▶ _Problem requirements_:
From the forum thread on tooling and molding leather, reproduce word for word the passage starting with "This Biodegradable Moodex" and going on through "for the info.".

I have a question and could use some help please.

Do you mold the leather then tool it or
Tool the leather then mold it to the handle ?

This Biodegradable Moodex stuff is confusing ?

:)

Thank you

David
 
Dave, generally its tooled first then, molded. I do know of an exception where it is stretched and molded into place and then tooled but the leather is then in place over a hard object so it can be tooled. Most of the time you need your leather to be flat on your tooling surface.
 
Thank you for the info.

Will the shaping/slicking ruin the tooling though ?
 
Yes it will defrom your tooling. Check where I molded along the inside of the knife here (right side of sheath in the pic). The basket stamping kinda went away.

KgaMf3t.jpg


On a tooled sheath I try to do all the molding on the back side and leave the tooling side alone as much as possible. Doesn't always work out that way but I try.
 
In my experience the tooling will "blow out" depending on how much it's worked. I always tool flat, let it dry completely, then only wet the inside for relatively light molding. I can't see detailed molding (like on some folder sheaths) going well after stamping, but I'm still pretty new at all of this. Certainly I'd not try to case stamped leather and use a folder to mold with, but I'm probably stating the obvious.

Were you thinking about trying some leather on its own, or are you talking some of your hybrid work only stamped?
 
Thank you all for the advice.

Leather work is challenging for this plastic guy :)
 
Dave, generally its tooled first then, molded. I do know of an exception where it is stretched and molded into place and then tooled but the leather is then in place over a hard object so it can be tooled. Most of the time you need your leather to be flat on your tooling surface.

[Pose estimation data]
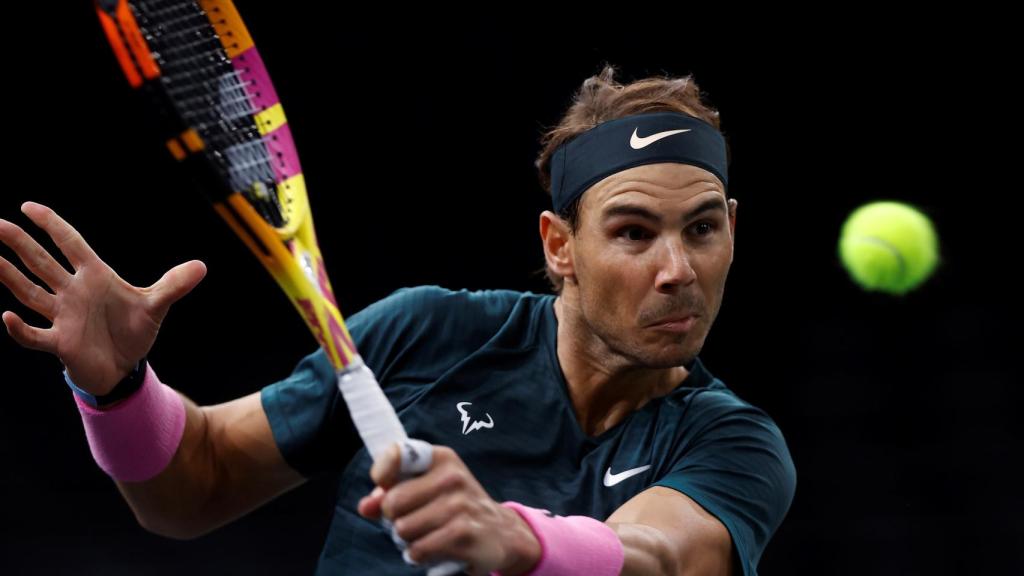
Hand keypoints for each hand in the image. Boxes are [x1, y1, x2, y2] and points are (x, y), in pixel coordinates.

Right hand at [0, 202, 205, 394]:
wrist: (125, 367)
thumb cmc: (133, 331)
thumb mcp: (155, 306)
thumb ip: (173, 285)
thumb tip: (202, 266)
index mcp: (95, 276)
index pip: (70, 244)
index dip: (52, 225)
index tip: (29, 206)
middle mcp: (73, 292)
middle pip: (41, 262)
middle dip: (20, 243)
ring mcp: (62, 316)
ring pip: (30, 292)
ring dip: (10, 276)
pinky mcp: (60, 343)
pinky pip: (35, 334)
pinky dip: (20, 328)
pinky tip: (6, 316)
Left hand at [358, 442, 541, 575]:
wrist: (502, 532)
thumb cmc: (455, 508)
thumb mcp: (426, 490)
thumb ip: (390, 493)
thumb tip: (366, 507)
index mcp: (441, 458)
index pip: (395, 454)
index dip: (381, 474)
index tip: (385, 486)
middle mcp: (452, 477)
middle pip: (392, 503)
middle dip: (394, 518)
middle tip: (413, 521)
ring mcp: (461, 505)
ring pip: (403, 530)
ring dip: (407, 541)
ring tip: (426, 536)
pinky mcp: (464, 534)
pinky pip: (418, 550)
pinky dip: (419, 555)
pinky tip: (433, 550)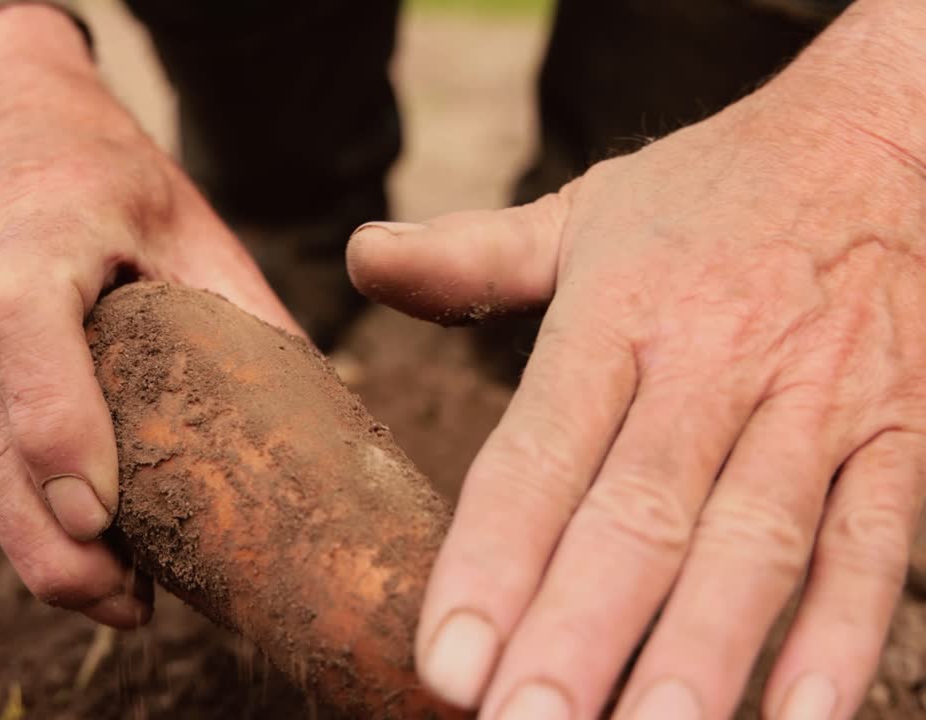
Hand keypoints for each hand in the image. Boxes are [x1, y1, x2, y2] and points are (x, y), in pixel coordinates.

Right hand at [0, 5, 297, 627]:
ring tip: (99, 585)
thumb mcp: (194, 229)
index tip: (104, 521)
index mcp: (35, 221)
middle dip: (41, 540)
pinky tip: (46, 530)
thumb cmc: (112, 188)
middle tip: (122, 603)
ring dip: (14, 540)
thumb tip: (307, 432)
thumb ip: (240, 319)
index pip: (19, 320)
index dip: (56, 426)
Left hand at [348, 0, 925, 716]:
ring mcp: (816, 402)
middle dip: (578, 635)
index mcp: (618, 313)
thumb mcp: (583, 210)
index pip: (540, 452)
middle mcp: (713, 364)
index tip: (444, 659)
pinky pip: (874, 541)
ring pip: (753, 544)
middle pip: (639, 517)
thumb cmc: (710, 194)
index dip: (490, 558)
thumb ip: (471, 253)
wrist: (883, 136)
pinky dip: (843, 633)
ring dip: (700, 657)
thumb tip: (360, 259)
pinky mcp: (903, 430)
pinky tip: (799, 719)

▶ _Result_:
This Biodegradable Moodex stuff is confusing ?

:)

Thank you

David
 
Dave, generally its tooled first then, molded. I do know of an exception where it is stretched and molded into place and then tooled but the leather is then in place over a hard object so it can be tooled. Most of the time you need your leather to be flat on your tooling surface.
 
Thank you for the info.